K-Means clustering in OpenCV

K-Means is an algorithm to detect clusters in a given set of points. It does this without you supervising or correcting the results. It works with any number of dimensions as well (that is, it works on a plane, 3D space, 4D space and any other finite dimensional spaces). And OpenCV comes with this algorithm built right into it!

K-means with OpenCV's C++ interface

The function you need to call to execute the algorithm is:

double kmeans(const Mat& samples,
              int clusterCount,
              Mat& labels,
              TermCriteria termcrit,
              int attempts,
              int flags,
              Mat* centers)

This function is in the cv namespace. So you can use it by cv::kmeans or by simply including the cv namespace. If you know how K-means works, the parameters should be self explanatory.

Parameters

samples: (input) The actual data points that you need to cluster. It should contain exactly one point per row. That is, if you have 50 points in a 2D plane, then you should have a matrix with 50 rows and 2 columns.
clusterCount: (input) The number of clusters in the data points.
labels: (output) Returns the cluster each point belongs to. It can also be used to indicate the initial guess for each point.
termcrit: (input) This is an iterative algorithm. So you need to specify the termination criteria (number of iterations & desired accuracy)
attempts: (input) The number of times the algorithm is run with different center placements
flags: (input) Possible values include:
- KMEANS_RANDOM_CENTER: Centers are generated randomly
- KMEANS_PP_CENTER: Uses the kmeans++ center initialization
- KMEANS_USE_INITIAL_LABELS: The first iteration uses the supplied labels to calculate centers. Later iterations use random or semi-random centers (use the above two flags for that).
centers: (output) This matrix holds the center of each cluster.

Returns

The function returns the compactness of the final clustering. What is compactness? It's a measure of how good the labeling was done. The smaller the better.

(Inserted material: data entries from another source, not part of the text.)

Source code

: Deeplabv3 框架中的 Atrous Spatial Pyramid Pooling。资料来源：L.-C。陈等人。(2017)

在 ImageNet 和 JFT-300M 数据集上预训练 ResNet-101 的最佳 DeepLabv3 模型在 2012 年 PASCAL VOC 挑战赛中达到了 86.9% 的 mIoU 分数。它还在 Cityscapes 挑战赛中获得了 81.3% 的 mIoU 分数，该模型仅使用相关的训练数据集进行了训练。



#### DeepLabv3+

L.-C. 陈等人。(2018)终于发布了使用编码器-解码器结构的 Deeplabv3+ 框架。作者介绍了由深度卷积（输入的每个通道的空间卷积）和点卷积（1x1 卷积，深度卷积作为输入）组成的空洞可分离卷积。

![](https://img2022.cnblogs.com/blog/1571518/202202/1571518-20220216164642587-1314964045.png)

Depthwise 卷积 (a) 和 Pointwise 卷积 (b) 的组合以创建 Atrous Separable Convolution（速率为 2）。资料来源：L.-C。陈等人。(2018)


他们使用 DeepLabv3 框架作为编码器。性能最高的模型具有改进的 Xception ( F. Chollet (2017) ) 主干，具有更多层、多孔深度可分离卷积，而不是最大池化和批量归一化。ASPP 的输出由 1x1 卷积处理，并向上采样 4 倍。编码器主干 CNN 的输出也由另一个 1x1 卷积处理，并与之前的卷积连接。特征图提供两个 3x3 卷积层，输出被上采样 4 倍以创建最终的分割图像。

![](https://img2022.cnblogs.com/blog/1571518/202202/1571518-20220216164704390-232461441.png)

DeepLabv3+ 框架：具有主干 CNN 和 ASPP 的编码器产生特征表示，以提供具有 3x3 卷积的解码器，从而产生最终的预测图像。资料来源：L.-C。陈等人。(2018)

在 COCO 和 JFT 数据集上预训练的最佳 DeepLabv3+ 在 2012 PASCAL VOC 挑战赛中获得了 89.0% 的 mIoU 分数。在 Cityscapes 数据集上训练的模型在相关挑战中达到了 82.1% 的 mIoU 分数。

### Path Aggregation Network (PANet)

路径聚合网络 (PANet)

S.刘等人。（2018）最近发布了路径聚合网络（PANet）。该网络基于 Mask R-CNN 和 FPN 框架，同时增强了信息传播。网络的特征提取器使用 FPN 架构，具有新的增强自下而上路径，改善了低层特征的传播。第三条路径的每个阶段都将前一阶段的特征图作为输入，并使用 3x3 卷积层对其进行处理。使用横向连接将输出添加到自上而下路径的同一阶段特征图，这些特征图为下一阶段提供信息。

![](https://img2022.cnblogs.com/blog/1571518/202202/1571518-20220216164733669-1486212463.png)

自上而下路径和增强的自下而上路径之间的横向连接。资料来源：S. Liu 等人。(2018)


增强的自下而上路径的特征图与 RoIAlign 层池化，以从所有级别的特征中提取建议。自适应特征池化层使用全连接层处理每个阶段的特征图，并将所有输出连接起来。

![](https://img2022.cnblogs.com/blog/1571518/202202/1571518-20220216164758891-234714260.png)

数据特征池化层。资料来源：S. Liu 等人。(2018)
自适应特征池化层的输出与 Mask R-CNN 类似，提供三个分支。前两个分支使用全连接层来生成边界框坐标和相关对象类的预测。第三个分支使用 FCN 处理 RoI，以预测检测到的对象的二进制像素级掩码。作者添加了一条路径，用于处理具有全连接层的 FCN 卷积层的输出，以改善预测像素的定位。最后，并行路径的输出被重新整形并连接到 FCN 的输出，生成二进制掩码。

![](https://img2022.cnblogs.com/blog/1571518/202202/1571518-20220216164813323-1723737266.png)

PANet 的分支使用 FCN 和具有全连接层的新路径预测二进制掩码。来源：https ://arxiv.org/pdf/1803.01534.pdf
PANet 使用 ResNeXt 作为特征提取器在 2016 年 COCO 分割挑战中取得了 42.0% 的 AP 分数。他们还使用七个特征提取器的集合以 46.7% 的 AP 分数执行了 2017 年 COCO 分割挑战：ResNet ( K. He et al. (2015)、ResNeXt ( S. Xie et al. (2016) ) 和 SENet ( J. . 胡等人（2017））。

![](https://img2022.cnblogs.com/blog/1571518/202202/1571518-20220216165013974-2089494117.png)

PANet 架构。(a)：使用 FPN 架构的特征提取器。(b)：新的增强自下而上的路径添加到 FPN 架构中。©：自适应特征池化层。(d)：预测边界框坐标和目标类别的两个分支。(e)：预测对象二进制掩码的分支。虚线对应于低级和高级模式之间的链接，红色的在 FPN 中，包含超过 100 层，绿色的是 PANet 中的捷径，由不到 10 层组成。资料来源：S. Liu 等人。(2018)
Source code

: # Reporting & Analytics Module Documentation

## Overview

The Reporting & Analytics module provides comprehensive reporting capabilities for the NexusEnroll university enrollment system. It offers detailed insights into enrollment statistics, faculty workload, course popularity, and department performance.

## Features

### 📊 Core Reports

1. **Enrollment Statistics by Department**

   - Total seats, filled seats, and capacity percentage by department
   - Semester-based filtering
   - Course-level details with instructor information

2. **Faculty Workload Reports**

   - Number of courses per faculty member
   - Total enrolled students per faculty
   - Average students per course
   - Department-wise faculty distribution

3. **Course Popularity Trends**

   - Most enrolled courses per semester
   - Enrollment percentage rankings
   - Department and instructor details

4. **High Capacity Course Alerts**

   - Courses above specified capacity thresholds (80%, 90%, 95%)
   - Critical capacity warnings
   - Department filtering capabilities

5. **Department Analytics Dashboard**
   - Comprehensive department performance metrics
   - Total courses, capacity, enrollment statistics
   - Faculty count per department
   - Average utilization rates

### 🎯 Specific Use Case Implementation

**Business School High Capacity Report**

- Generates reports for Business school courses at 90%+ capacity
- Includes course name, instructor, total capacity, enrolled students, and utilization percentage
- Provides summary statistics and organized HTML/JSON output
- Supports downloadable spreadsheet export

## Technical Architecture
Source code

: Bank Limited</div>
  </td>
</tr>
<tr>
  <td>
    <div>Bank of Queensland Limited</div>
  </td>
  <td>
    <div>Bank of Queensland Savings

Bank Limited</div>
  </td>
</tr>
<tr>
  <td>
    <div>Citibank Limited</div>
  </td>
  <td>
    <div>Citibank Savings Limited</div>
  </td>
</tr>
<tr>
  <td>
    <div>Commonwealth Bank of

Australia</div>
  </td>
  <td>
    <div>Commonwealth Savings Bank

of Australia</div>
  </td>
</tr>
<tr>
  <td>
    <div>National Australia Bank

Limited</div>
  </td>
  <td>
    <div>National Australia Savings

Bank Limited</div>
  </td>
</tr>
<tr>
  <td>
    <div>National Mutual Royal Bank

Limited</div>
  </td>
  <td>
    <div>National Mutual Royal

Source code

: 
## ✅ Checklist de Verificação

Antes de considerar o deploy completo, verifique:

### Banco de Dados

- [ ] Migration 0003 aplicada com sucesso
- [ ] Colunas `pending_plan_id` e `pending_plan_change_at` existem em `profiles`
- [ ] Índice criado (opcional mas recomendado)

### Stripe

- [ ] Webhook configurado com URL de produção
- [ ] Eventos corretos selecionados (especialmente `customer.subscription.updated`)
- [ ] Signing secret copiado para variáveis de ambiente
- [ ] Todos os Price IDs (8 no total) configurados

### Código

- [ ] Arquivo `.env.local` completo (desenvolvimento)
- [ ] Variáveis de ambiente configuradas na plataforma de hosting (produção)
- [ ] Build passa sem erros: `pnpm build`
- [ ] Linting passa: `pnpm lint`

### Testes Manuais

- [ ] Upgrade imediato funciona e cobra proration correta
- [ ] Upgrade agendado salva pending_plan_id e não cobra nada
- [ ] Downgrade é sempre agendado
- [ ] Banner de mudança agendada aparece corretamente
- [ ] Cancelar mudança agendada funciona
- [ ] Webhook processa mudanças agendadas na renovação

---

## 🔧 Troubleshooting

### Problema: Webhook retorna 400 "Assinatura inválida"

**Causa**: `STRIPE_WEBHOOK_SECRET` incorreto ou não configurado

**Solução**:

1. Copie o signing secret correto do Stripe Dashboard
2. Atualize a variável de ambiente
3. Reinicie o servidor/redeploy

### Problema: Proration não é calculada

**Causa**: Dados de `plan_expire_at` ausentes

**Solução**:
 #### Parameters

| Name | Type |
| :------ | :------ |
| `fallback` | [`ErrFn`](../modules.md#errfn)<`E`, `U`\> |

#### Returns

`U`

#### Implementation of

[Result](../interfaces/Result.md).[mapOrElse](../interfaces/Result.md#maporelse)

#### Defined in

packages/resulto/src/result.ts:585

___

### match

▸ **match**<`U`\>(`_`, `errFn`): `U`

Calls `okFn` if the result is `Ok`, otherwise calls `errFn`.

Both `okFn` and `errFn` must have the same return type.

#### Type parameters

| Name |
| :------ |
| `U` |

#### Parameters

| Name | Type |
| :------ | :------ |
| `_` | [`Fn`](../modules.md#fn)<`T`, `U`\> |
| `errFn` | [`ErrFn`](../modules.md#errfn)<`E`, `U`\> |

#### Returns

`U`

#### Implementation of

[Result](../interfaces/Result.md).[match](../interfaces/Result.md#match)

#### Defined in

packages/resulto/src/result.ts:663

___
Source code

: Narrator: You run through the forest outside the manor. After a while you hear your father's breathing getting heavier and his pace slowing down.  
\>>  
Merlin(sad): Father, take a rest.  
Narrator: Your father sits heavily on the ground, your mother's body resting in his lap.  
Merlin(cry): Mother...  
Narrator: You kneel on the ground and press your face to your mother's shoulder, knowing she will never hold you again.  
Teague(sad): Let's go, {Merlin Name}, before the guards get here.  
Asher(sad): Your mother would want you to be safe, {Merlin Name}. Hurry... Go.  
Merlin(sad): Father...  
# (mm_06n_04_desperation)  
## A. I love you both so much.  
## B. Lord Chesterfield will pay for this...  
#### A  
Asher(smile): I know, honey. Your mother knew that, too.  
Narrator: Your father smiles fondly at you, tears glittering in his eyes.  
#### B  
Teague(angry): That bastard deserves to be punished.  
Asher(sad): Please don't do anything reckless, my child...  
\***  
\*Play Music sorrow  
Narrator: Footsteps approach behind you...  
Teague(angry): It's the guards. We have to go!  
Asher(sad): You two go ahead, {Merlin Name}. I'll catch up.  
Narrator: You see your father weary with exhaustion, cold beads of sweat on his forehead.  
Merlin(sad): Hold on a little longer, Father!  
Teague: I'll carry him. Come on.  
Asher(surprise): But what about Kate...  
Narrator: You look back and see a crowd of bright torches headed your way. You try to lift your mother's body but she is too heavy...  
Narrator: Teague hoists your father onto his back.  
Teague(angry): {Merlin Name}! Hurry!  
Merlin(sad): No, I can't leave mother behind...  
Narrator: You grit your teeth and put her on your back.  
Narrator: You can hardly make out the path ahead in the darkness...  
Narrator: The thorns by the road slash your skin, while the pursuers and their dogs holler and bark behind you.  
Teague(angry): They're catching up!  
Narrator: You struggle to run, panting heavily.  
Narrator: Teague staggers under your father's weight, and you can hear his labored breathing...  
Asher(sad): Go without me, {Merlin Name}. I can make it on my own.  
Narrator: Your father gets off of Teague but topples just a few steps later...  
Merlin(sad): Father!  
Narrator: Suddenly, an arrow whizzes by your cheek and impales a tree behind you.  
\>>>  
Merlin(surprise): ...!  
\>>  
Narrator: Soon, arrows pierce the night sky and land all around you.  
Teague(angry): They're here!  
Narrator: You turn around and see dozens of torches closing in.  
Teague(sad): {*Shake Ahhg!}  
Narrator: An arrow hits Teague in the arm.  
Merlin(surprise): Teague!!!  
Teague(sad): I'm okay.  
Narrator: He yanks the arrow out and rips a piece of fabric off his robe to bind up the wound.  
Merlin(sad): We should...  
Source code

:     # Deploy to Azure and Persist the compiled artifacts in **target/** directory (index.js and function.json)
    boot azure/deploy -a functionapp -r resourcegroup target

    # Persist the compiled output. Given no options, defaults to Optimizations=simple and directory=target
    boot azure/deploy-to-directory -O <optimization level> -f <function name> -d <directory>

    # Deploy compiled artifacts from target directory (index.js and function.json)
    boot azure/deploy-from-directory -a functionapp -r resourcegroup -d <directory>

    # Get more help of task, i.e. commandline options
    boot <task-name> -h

When attempts is 1, the value returned is the compactness of the only iteration that happened. If attempts is more than 1, the final labeling returned is the one with the least compactness.

K-means with OpenCV's C interface

The C equivalent of the k-means function is:

int cvKMeans2(const CvArr* samples,
              int nclusters,
              CvArr* labels,
              CvTermCriteria termcrit,
              int attempts=1,
              CvRNG* rng=0,
              int flags=0,
              CvArr* centers=0,
              double* compactness=0)

The parameters are similar to the C++ interface.

Parameters

samples: (input) The actual data points that you need to cluster. It should contain exactly one point per row.
nclusters: (input) The number of clusters in the data points.
labels: (output) Returns the cluster each point belongs to. It can also be used to indicate the initial guess for each point.
termcrit: (input) This is an iterative algorithm. So you need to specify the termination criteria (number of iterations & desired accuracy)
attempts: (input) The number of times the algorithm is run with different center placements
rng: (input) A random number generate used to generate the initial guess. Puts you in total control of what's happening.
flags: (input) Possible values include:
- 0: (the number 0) Centers are generated randomly
- KMEANS_USE_INITIAL_LABELS: The first iteration uses the supplied labels to calculate centers. Later iterations use random or semi-random centers (use the above two flags for that).
centers: (output) This matrix holds the center of each cluster.
compactness: (output) Holds the compactness of the best labeling scheme.

If you're still using the C interface, I highly recommend you shift to the more intuitive and no-more-tears C++ interface!

Summary

You got to know how to run K-means without writing any code! You got to know about the C++ and C functions that you can use to execute K-Means on your data sets.